TASK REQUIREMENTS
Nothing but the lines from the first line of the material below through the line that holds "LS-36, was located" should be set down, exactly and with pictures left out.

SOURCE INFORMATION
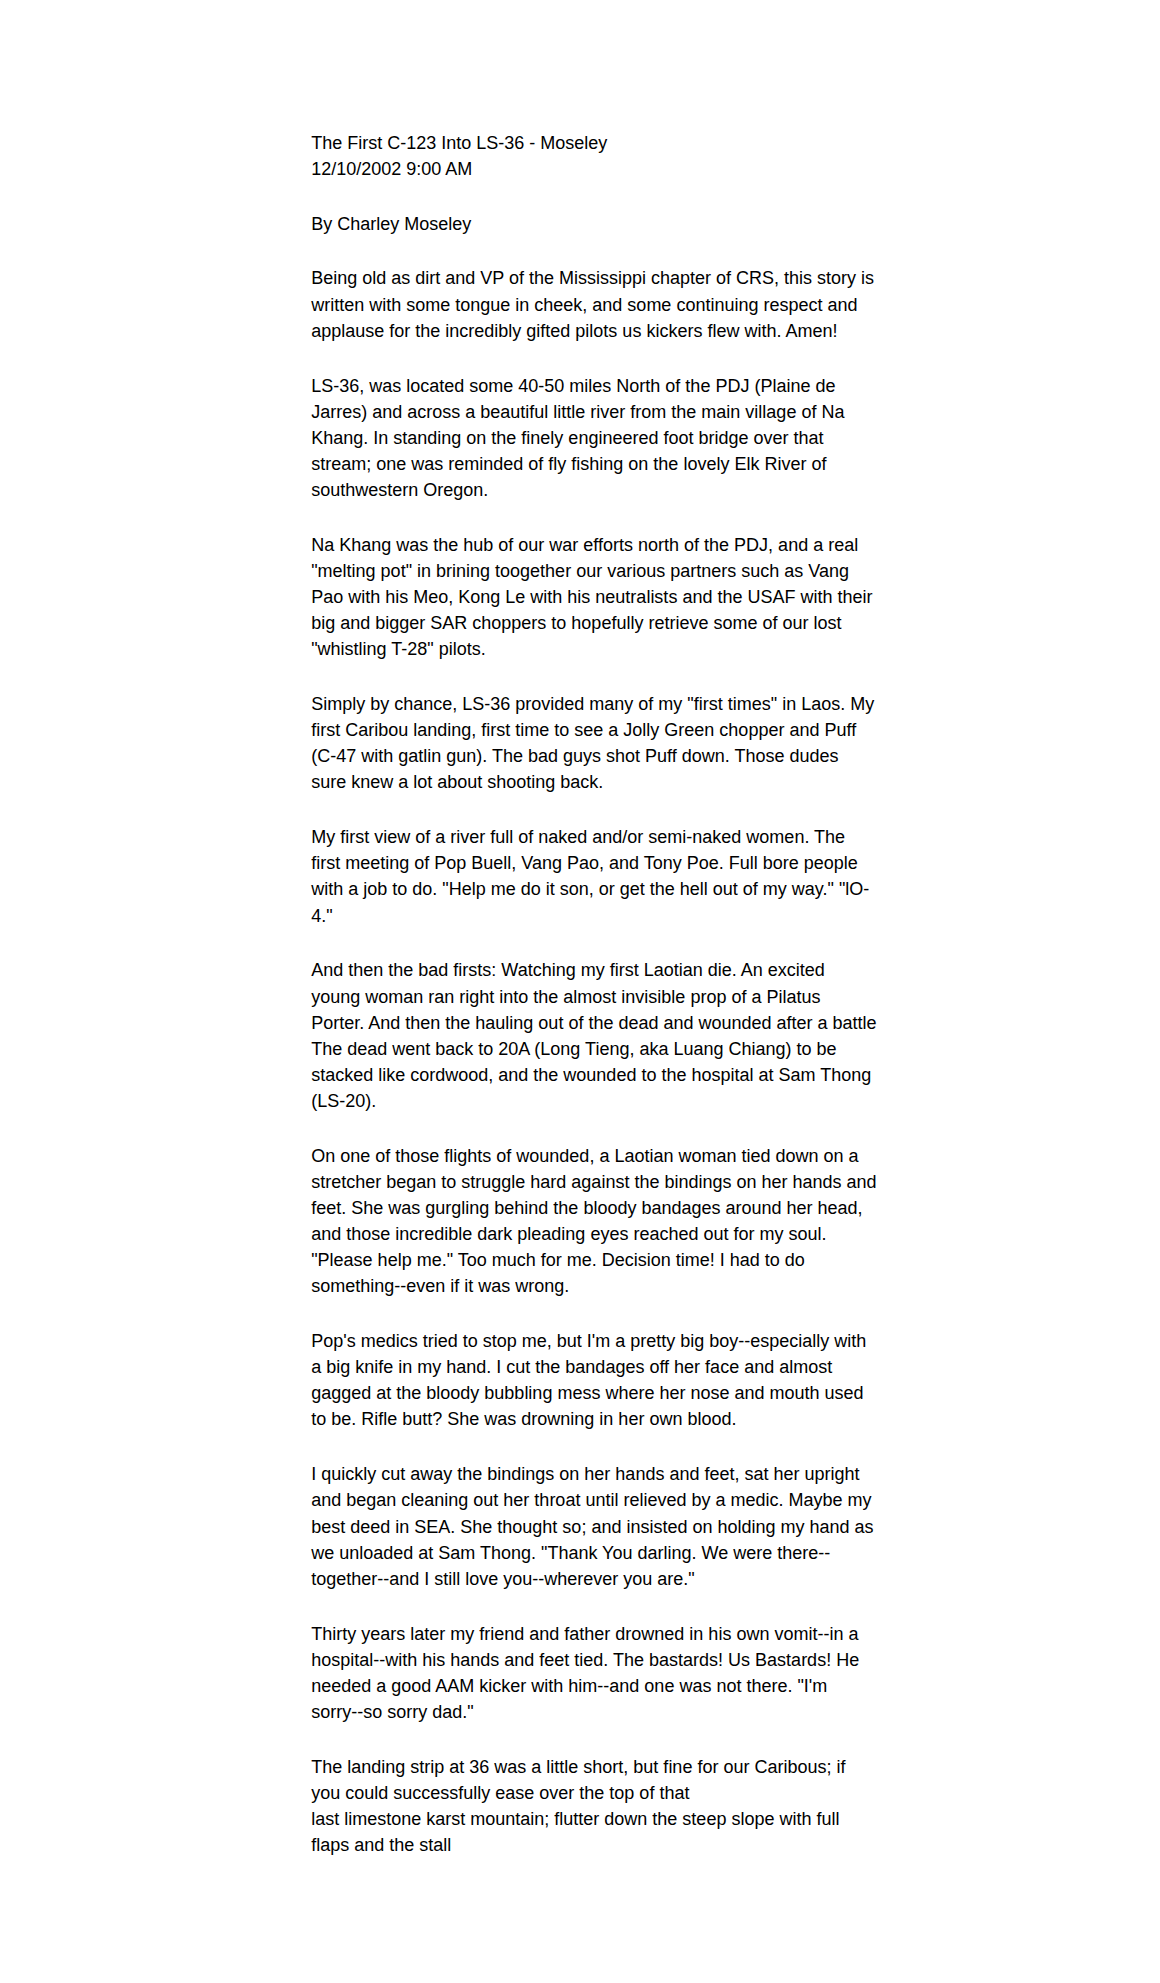The First C-123 Into LS-36 - Moseley
12/10/2002 9:00 AM
By Charley Moseley
Being old as dirt and VP of the Mississippi chapter of CRS, this story is written with some tongue in cheek, and some continuing respect and applause for the incredibly gifted pilots us kickers flew with. Amen!
LS-36, was located some 40-50 miles North of the PDJ (Plaine de Jarres) and across a beautiful little river from the main village of Na Khang. In standing on the finely engineered foot bridge over that stream; one was reminded of fly fishing on the lovely Elk River of southwestern Oregon.
Na Khang was the hub of our war efforts north of the PDJ, and a real "melting pot" in brining toogether our various partners such as Vang Pao with his Meo, Kong Le with his neutralists and the USAF with their big and bigger SAR choppers to hopefully retrieve some of our lost "whistling T-28" pilots.
Simply by chance, LS-36 provided many of my "first times" in Laos. My first Caribou landing, first time to see a Jolly Green chopper and Puff (C-47 with gatlin gun). The bad guys shot Puff down. Those dudes sure knew a lot about shooting back.
My first view of a river full of naked and/or semi-naked women. The first meeting of Pop Buell, Vang Pao, and Tony Poe. Full bore people with a job to do. "Help me do it son, or get the hell out of my way." "lO-4."
And then the bad firsts: Watching my first Laotian die. An excited young woman ran right into the almost invisible prop of a Pilatus Porter. And then the hauling out of the dead and wounded after a battle The dead went back to 20A (Long Tieng, aka Luang Chiang) to be stacked like cordwood, and the wounded to the hospital at Sam Thong (LS-20).
On one of those flights of wounded, a Laotian woman tied down on a stretcher began to struggle hard against the bindings on her hands and feet. She was gurgling behind the bloody bandages around her head, and those incredible dark pleading eyes reached out for my soul. "Please help me." Too much for me. Decision time! I had to do something--even if it was wrong.
Pop's medics tried to stop me, but I'm a pretty big boy--especially with a big knife in my hand. I cut the bandages off her face and almost gagged at the bloody bubbling mess where her nose and mouth used to be. Rifle butt? She was drowning in her own blood.
I quickly cut away the bindings on her hands and feet, sat her upright and began cleaning out her throat until relieved by a medic. Maybe my best deed in SEA. She thought so; and insisted on holding my hand as we unloaded at Sam Thong. "Thank You darling. We were there--together--and I still love you--wherever you are."
Thirty years later my friend and father drowned in his own vomit--in a hospital--with his hands and feet tied. The bastards! Us Bastards! He needed a good AAM kicker with him--and one was not there. "I'm sorry--so sorry dad."
The landing strip at 36 was a little short, but fine for our Caribous; if you could successfully ease over the top of that
last limestone karst mountain; flutter down the steep slope with full flaps and the stall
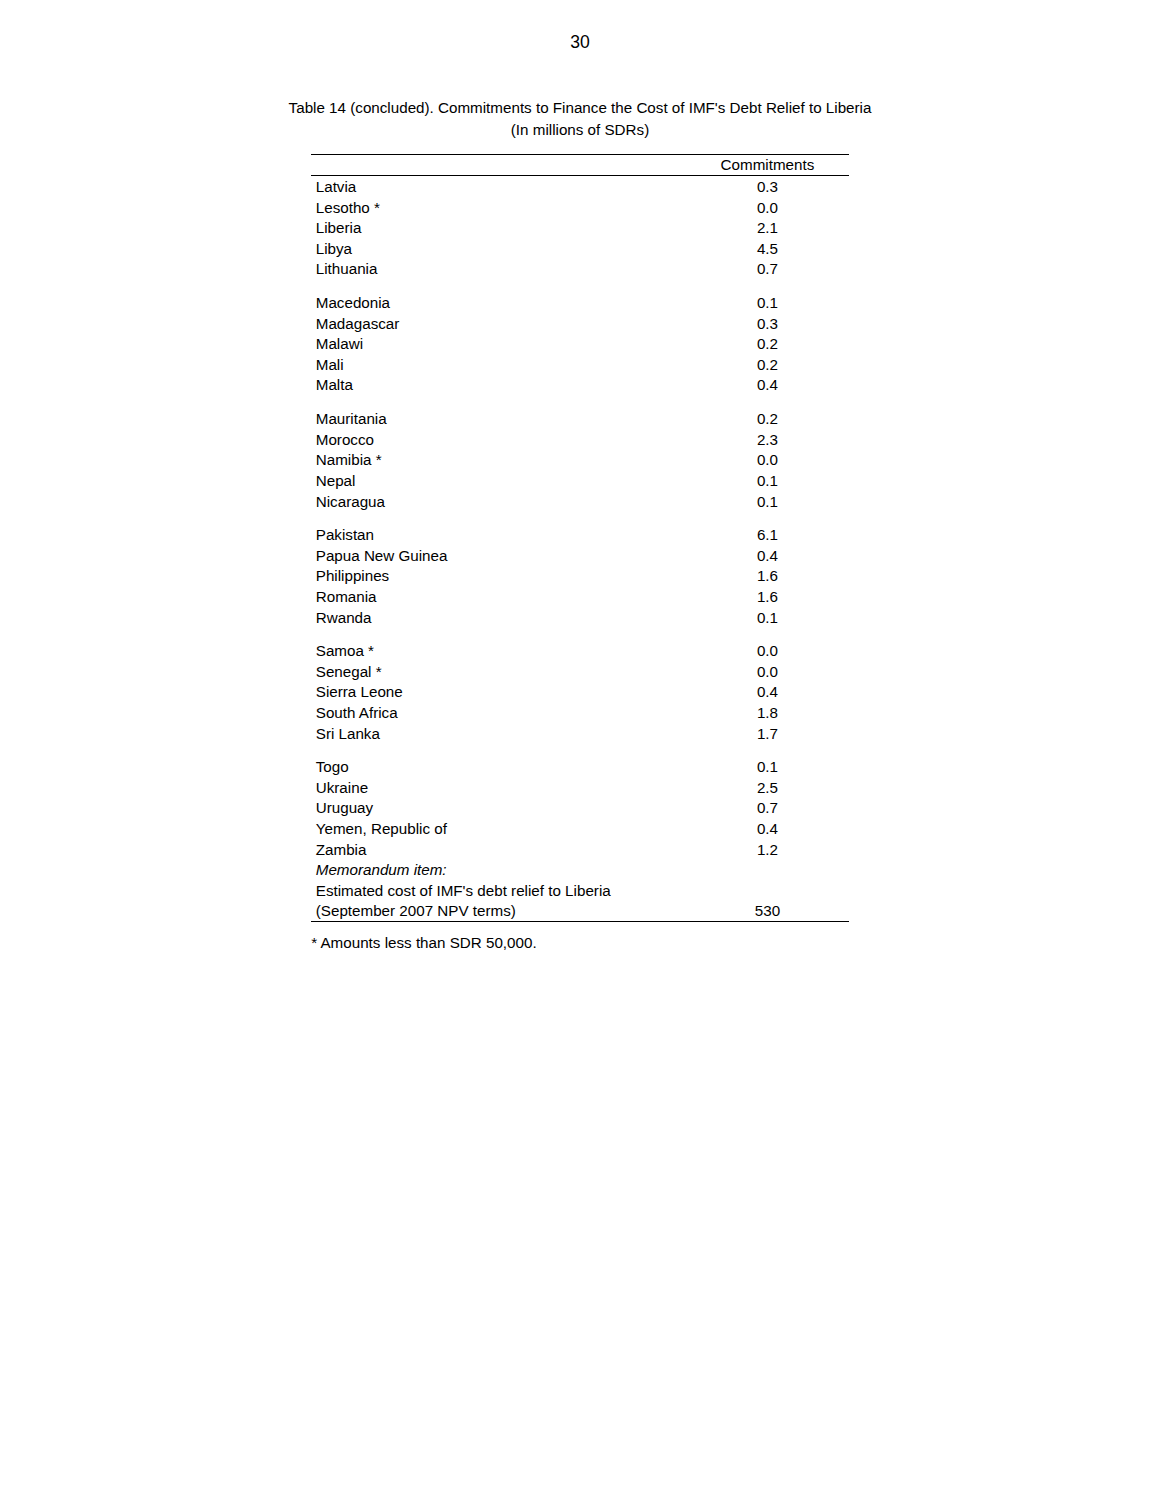30
Table 14 (concluded). Commitments to Finance the Cost of IMF's Debt Relief to Liberia
(In millions of SDRs)
| | Commitments |
| --- | --- |
| Latvia | 0.3 |
| Lesotho * | 0.0 |
| Liberia | 2.1 |
| Libya | 4.5 |
| Lithuania | 0.7 |
| Macedonia | 0.1 |
| Madagascar | 0.3 |
| Malawi | 0.2 |
| Mali | 0.2 |
| Malta | 0.4 |
| Mauritania | 0.2 |
| Morocco | 2.3 |
| Namibia * | 0.0 |
| Nepal | 0.1 |
| Nicaragua | 0.1 |
| Pakistan | 6.1 |
| Papua New Guinea | 0.4 |
| Philippines | 1.6 |
| Romania | 1.6 |
| Rwanda | 0.1 |
| Samoa * | 0.0 |
| Senegal * | 0.0 |
| Sierra Leone | 0.4 |
| South Africa | 1.8 |
| Sri Lanka | 1.7 |
| Togo | 0.1 |
| Ukraine | 2.5 |
| Uruguay | 0.7 |
| Yemen, Republic of | 0.4 |
| Zambia | 1.2 |
| Memorandum item: |
| Estimated cost of IMF's debt relief to Liberia | |
| (September 2007 NPV terms) | 530 |
* Amounts less than SDR 50,000.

OUTPUT
The First C-123 Into LS-36 - Moseley
12/10/2002 9:00 AM
By Charley Moseley
Being old as dirt and VP of the Mississippi chapter of CRS, this story is written with some tongue in cheek, and some continuing respect and applause for the incredibly gifted pilots us kickers flew with. Amen!
LS-36, was located some 40-50 miles North of the PDJ (Plaine de Jarres) and across a beautiful little river from the main village of Na Khang. In standing on the finely engineered foot bridge over that stream; one was reminded of fly fishing on the lovely Elk River of southwestern Oregon.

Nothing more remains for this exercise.